Predicting Community Resilience to Environmental Perturbations by Quantifying in situ Physiology of Microdiverse Subclusters of Uncultured Marine Prokaryotes
Investigator: Jesse McNichol
Marine heterotrophic / chemoautotrophic prokaryotic communities are responsible for critical ecosystem processes such as remineralization of carbon and nitrogen compounds as well as the detoxification of inorganic sulfur species in low-oxygen environments. Despite these essential biogeochemical roles, very little is known about how these functions are affected by environmental perturbations.
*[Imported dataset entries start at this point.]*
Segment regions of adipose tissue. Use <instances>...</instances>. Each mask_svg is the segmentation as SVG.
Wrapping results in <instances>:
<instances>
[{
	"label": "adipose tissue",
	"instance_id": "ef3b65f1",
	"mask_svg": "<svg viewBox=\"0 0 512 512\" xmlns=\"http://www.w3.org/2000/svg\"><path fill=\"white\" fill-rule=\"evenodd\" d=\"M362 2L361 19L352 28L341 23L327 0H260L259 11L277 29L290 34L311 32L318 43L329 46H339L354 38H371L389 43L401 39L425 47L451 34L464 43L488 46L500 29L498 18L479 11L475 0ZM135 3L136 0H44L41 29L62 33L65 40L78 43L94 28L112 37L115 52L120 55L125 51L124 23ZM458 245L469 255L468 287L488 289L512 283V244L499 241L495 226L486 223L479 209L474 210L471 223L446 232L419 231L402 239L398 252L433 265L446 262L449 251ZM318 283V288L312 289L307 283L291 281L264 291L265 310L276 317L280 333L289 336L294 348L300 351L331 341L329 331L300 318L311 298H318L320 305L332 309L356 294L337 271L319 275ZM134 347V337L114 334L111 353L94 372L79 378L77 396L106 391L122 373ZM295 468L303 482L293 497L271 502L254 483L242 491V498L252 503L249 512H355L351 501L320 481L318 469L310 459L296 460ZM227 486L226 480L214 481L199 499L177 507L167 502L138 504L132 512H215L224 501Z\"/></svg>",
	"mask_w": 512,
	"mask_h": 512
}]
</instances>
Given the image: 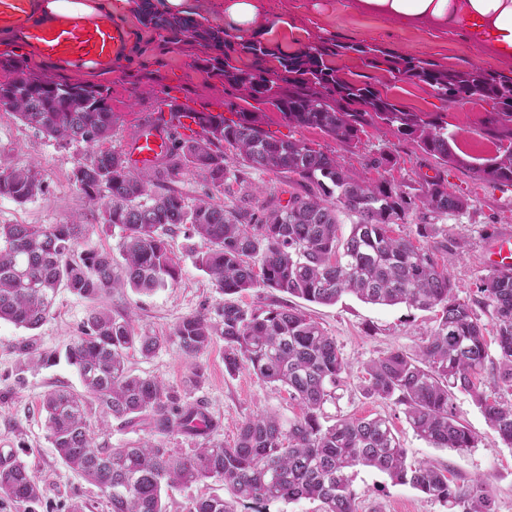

This in turn limits our ability to model how this essential component of ocean biogeochemistry will respond to climate change. One major reason why we cannot yet effectively model marine prokaryotes is that their fundamental physiological traits are poorly understood. Sometimes referred to as microbial “dark matter”, some groups of marine prokaryotes still lack even a single cultured representative. Even where cultivars are available, they only represent a small subset of prokaryotes’ collective environmental diversity. This prokaryotic “microdiversity”, where many co-occurring genetic subclusters exist in the same physicochemical environment has unclear biogeochemical implications. Does microdiversity make prokaryotic biogeochemical function more resilient to perturbations, or is this diversity mostly functionally neutral leading to less resilient function? To address this question, this project will develop methods to quantify and compare the physiology of microdiverse subclusters of uncultivated marine prokaryotes. Building off of established fluorescence in situ hybridization (FISH) techniques and novel sequencing technologies, we will develop nucleic acid probes to visually identify cells from these genetic subclusters using fluorescence microscopy. In combination with techniques that can track single-cell physiology and manipulative incubations that simulate environmental change, we will generate novel empirical data to test this fundamental biological question and build knowledge that can be used to incorporate prokaryotes into trait-based modelling frameworks.